A letter sent Monday to the U.S. Senate commerce, science and transportation committee over the China search project by Jack Poulson, former senior research scientist at Google until he resigned on August 31, urges members to demand answers on the censorship search project known as Project Dragonfly.

First reported in mid-September, the letter written by Poulson describes a “pattern of unethical and unaccountable decision making from company leadership.” He described Project Dragonfly as “a version of Google Search tailored to the censorship and surveillance demands of the Chinese government.”

Poulson’s letter also states that “Project Dragonfly directly contradicts the AI Principles’ commitment to not ‘“design or deploy”’ any technology whose purpose ‘“contravenes widely accepted principles of [...] human rights.’”

He also calls out some of what he believes to be the “most disturbing” parts of Project Dragonfly such as a prototype interface designed to allow a Chinese joint venture company to search for a given user’s search queries based on their phone number. A censorship blacklist developed with Chinese government demands.
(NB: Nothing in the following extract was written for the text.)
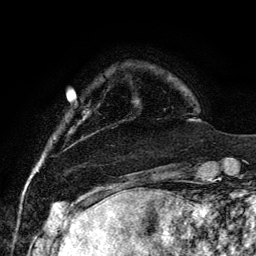
Breast MRI, one axial slice; position 19 of 134 along the scan axis; cropped to one breast; dynamic contrast-enhanced series, time point 2 of 6 at this slice position (early post-contrast); 3 T; TE 4.2 ms, TR 7.9 ms; 256 × 256 image matrix, field of view 170 × 170 mm. Female patient.
Structures marked on this image (semi-automatic segmentation, software-assisted and operator-edited):
- enhancing-tissue mask used for the functional tumour volume (all voxels passing the contrast-enhancement thresholds inside the analysis volume; usually the tumour): bounding box [x1, y1, x2, y2] px = [98, 98, 141, 121]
It also contained the term for human rights, the Mandarin terms for student protest and Nobel Prize, and a large numbers of phrases involving Xi Jinping and other members of the CCP.

And it contained explicit code to ensure that only Chinese government-approved air quality data would serve up in response to Chinese user search queries.

Earlier this month Twitter CEO Jack Dorsey and Facebook COO Sheryl Sandberg showed up for a Senate hearing, but Google executives did not. While Senators criticized Google’s absence, the company attributed it to a misunderstanding.

MediaPost reached out to Poulson, who also was a former assistant teacher at Stanford, but he did not respond.